Sometimes it means sitting in awe as the clouds drifted over my teepee. Sometimes it means diving into an inductive study of Ephesians. Some mornings I just sat in Proverbs or Psalms. Some mornings I just prayed.
Spending time with the Lord doesn’t come with rules or time restrictions. I love waking up to the Lord but it even extends past the beginning of the day. I was reminded that prayer is a constant expression to God. Worshipping God is just an act of looking up and praising Him for what we see around us. It’s recognizing the every day mercies.
I had placed myself in a small box of God in the mornings, reading a Christian book or devotional, and church mostly. Loving Jesus is a lifestyle, an every moment love. Walk in that freedom! (it’s fun!)
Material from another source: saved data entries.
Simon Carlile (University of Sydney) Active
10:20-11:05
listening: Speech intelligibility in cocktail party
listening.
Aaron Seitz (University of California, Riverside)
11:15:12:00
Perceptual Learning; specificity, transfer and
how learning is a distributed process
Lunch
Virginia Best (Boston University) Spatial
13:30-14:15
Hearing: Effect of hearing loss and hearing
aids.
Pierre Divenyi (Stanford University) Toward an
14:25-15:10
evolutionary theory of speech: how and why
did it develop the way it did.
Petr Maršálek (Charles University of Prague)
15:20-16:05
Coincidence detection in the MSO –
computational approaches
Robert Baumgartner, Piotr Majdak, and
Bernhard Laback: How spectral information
- We don’t get to chose who we love.
Or chose who we show patience or kindness or mercy too. My parents told me at an early age to be kind to others. I understood that but I didn’t understand the heart behind it or the extent really. God created each of us. He loves each of us. We each have immeasurable value and are precious in the eyes of the Lord.
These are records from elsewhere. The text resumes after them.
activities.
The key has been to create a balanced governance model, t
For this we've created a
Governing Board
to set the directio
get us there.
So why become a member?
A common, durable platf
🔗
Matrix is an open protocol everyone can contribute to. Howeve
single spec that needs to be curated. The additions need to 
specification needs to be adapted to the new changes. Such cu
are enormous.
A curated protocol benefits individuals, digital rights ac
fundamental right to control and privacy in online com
I realized that if I really believe that. If I truly believe that God loves us each immeasurably, then who am I to chose who I love? It’s so arrogant to think that we can hurt one of God’s creations and it not matter. Anytime I was short or impatient, that wasn’t just a sin against the Lord but a sin against His child. I think back to my day-to-day life at school as well. How often do I avoid people I don’t necessarily like? How often have I gossiped about someone? How often have my thoughts been rude towards someone?
I so want to say that I would never do those things. That I’m a nice person. That I love others. But I realized time and time again that I have so much to grow in. Knowing the heart behind why we are called to love everyone is just a piece of that.
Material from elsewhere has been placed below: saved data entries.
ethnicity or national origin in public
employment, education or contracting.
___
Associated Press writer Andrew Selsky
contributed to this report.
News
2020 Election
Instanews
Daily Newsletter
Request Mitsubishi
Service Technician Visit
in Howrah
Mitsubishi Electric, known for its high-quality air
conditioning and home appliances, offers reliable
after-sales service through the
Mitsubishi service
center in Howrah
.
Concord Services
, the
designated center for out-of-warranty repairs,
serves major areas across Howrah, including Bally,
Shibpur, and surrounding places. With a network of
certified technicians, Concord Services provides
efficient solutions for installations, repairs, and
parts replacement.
- We can’t save other people.
This is so hard for me to accept. I so wanted to take each of my campers and keep them in the safety of camp. So many temptations and struggles are taken away because camp is such a safe environment. I wanted to say just the right things to heal their hearts, to take away the bullies, to end any sadness, to give them all the happiness in the world.
I wanted to fix life for them. But I can’t. Nothing I say or nothing you say can ever change anyone or bring them to Christ. Only the Holy Spirit can change lives and only God can heal. One of the coolest parts of this summer was watching a few of my campers accept Christ. They didn’t come to Christ because I led such amazing devotionals or showed them Christ. The director’s messages didn’t change their hearts. Ephesians 1:18 talks about how the Lord “opens the eyes” of our hearts. He grants understanding. He pursues. He softens the hardened hearts.
Oftentimes God uses us in that process, He uses our words and actions. But ultimately, God changes their hearts. Not me. Not you. I couldn’t change my campers hearts. But I did get to watch God move in many of their lives. (and that was pretty cool.)
Putting this experience into words is incredibly difficult. I’m still processing through so many things. However, I hope what I can explain, what I wrote above, encourages you today. God is so good to move in our lives and teach us new things. What is He teaching you right now through whatever circumstances you find yourself in? I’d love to hear from you!